Your goal » Within the data below, find the string "center" and return each line where it occurs.

╭─ Materials provided

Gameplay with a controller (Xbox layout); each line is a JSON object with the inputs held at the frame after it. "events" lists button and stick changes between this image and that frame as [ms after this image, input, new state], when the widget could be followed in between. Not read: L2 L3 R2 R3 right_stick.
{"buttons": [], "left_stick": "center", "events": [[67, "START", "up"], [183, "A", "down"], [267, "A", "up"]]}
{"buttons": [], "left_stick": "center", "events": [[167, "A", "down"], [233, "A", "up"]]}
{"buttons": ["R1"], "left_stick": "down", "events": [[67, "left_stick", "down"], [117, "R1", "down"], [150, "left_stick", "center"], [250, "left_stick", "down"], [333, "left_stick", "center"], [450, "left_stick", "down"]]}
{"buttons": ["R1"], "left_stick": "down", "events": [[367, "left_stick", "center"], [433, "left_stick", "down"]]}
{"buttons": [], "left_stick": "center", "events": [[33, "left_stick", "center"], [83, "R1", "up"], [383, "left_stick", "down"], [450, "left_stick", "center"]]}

╰─

Written reply »
{"buttons": [], "left_stick": "center", "events": [[67, "START", "up"], [183, "A", "down"], [267, "A", "up"]]}
{"buttons": [], "left_stick": "center", "events": [[167, "A", "down"], [233, "A", "up"]]}
{"buttons": ["R1"], "left_stick": "down", "events": [[67, "left_stick", "down"], [117, "R1", "down"], [150, "left_stick", "center"], [250, "left_stick", "down"], [333, "left_stick", "center"], [450, "left_stick", "down"]]}
{"buttons": ["R1"], "left_stick": "down", "events": [[367, "left_stick", "center"], [433, "left_stick", "down"]]}
{"buttons": [], "left_stick": "center", "events": [[33, "left_stick", "center"], [83, "R1", "up"], [383, "left_stick", "down"], [450, "left_stick", "center"]]}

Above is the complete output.